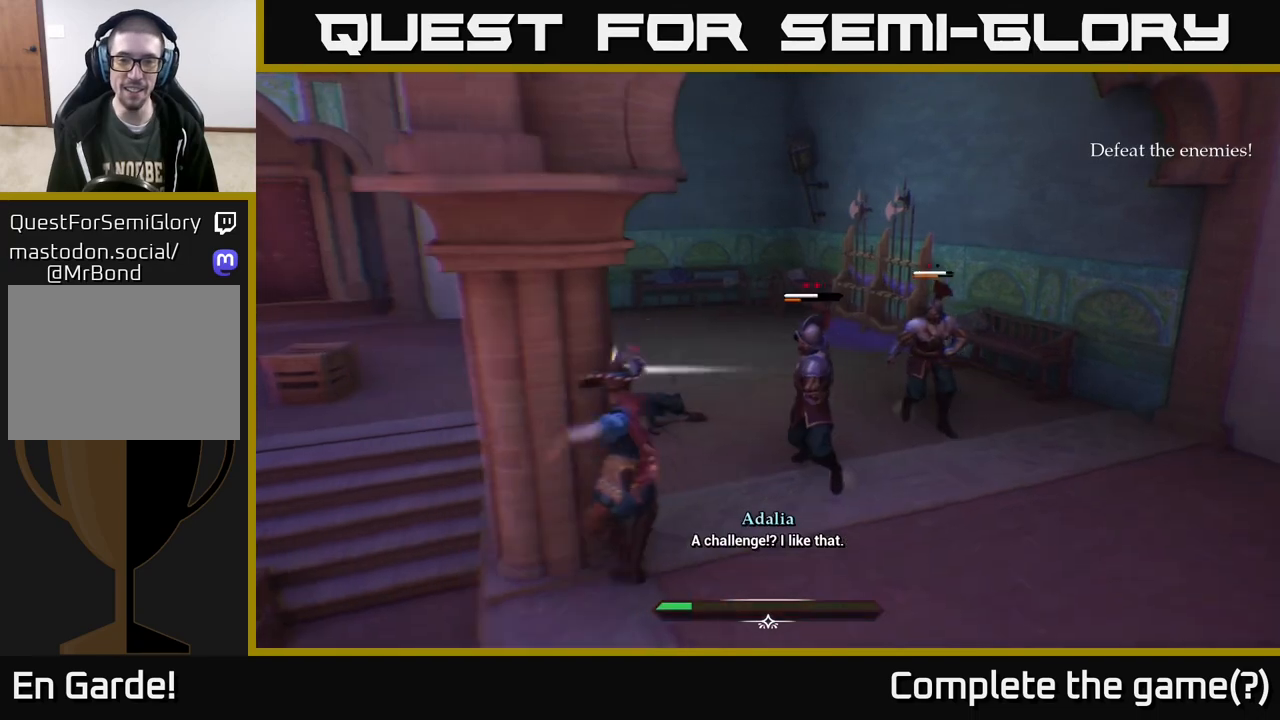
{"buttons": [], "left_stick": "up-right", "right_stick": "center", "events": [[367, "X", "down"], [400, "X", "up"]]}
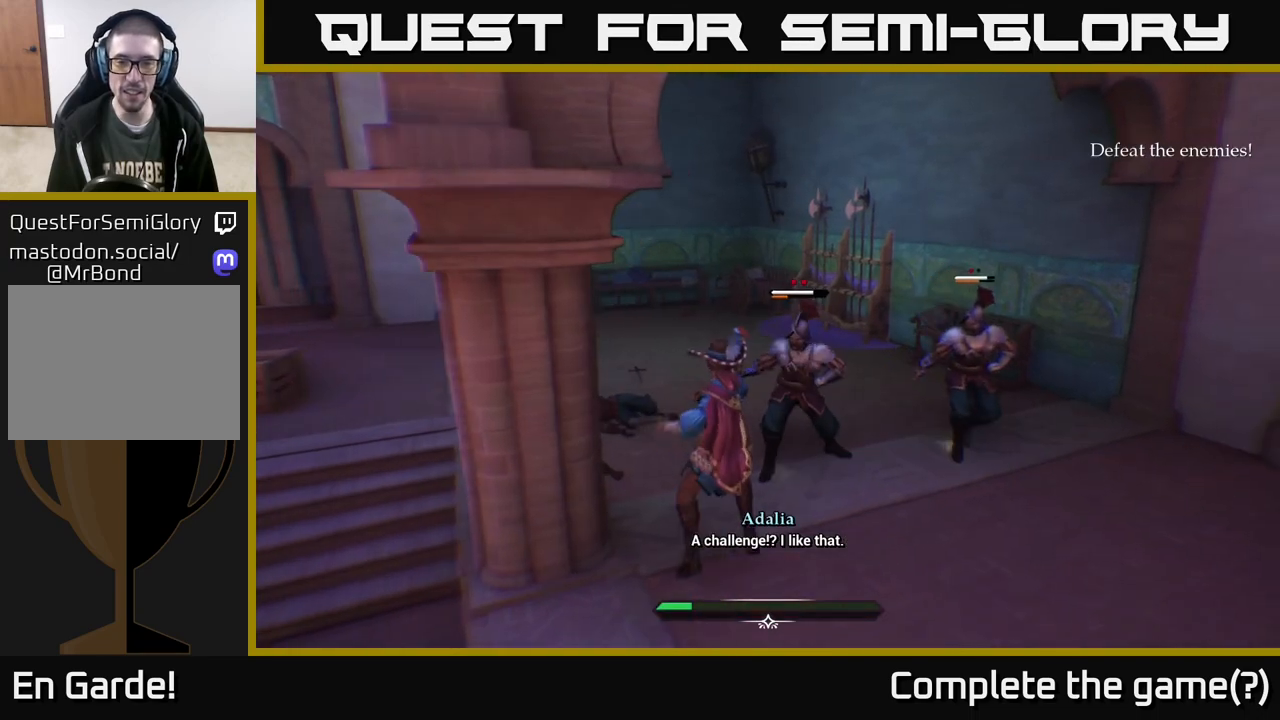
{"buttons": [], "left_stick": "center", "right_stick": "center", "events": [[17, "left_stick", "center"]]}
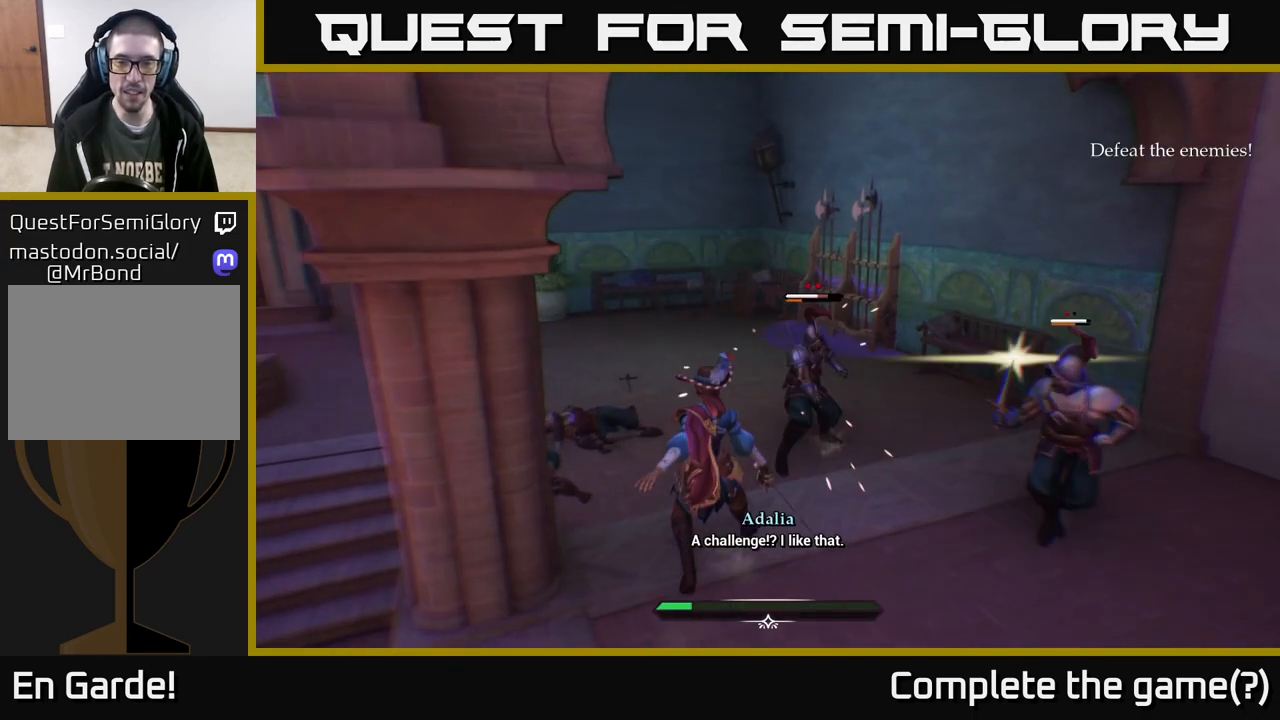
{"buttons": [], "left_stick": "center", "right_stick": "center", "events": [[333, "Y", "down"], [417, "Y", "up"]]}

_ _ _ _ _

### THE PROBLEM
Transcribe the listing word for word, but keep its pictures out of the copy.

### OUTPUT FOR THIS TASK
{"buttons": [], "left_stick": "up-right", "right_stick": "center", "events": [[367, "X", "down"], [400, "X", "up"]]}
{"buttons": [], "left_stick": "center", "right_stick": "center", "events": [[17, "left_stick", "center"]]}
{"buttons": [], "left_stick": "center", "right_stick": "center", "events": [[333, "Y", "down"], [417, "Y", "up"]]}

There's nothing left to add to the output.